Experimental results compare GAG‑General against two recent feature‑supportive baselines: VRDAG (node‑text generation via variational autoencoders) and DG‑Gen (edge‑text generation via conditional distributions). On GDGB, incorporating high‑quality texts leads to significant reductions in structural MMD (15‑30% lower) and improvements in textual perplexity (over 20% better) for all models. Conversely, on the older DTGB datasets, the same textual inputs sometimes degrade performance, underscoring the importance of text quality. Ablation studies further reveal that the synergy between structural and textual signals is crucial: models that ignore text perform markedly worse on both structural and semantic metrics.

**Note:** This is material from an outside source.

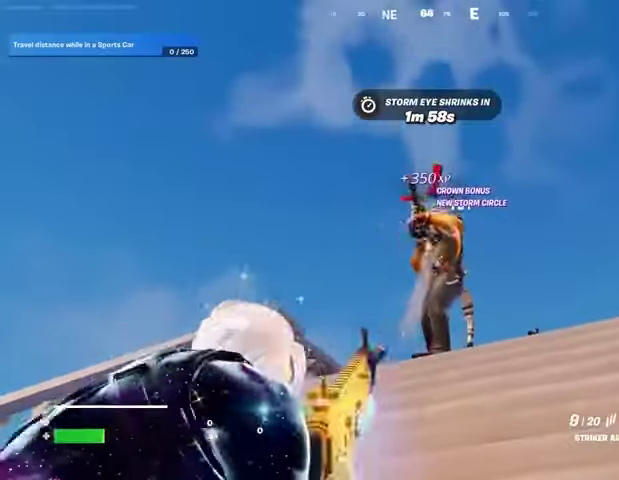
{"buttons": ["L2", "R1", "R2"], "left_stick": "center", "right_stick": "up-right", "events": [[33, "R1", "up"], [233, "right_stick", "center"], [433, "right_stick", "up-right"], [500, "R1", "down"]]}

A case study on the Sephora dataset illustrates the practical impact. In TDGG, the model accurately reproduces the sequence of product reviews and timestamps for a fixed set of users and items. In IDGG, it successfully generates new user nodes, assigns realistic profile texts, and creates plausible review edges with coherent textual content, mirroring real‑world growth patterns in e‑commerce platforms.

In summary, the contributions are fourfold: (1) GDGB, the first generative DyTAG benchmark with eight high‑quality, text‑rich datasets; (2) two well‑defined generative tasks (TDGG and IDGG) that capture both transductive and inductive dynamics; (3) a comprehensive evaluation framework that jointly measures structural, temporal, and textual fidelity; and (4) GAG‑General, a versatile LLM‑driven multi‑agent system that sets strong baselines for both tasks. By providing data, tasks, metrics, and a reference implementation, the work establishes a solid foundation for future research in generative dynamic graph learning, with potential applications in recommendation systems, social media analysis, citation network simulation, and beyond.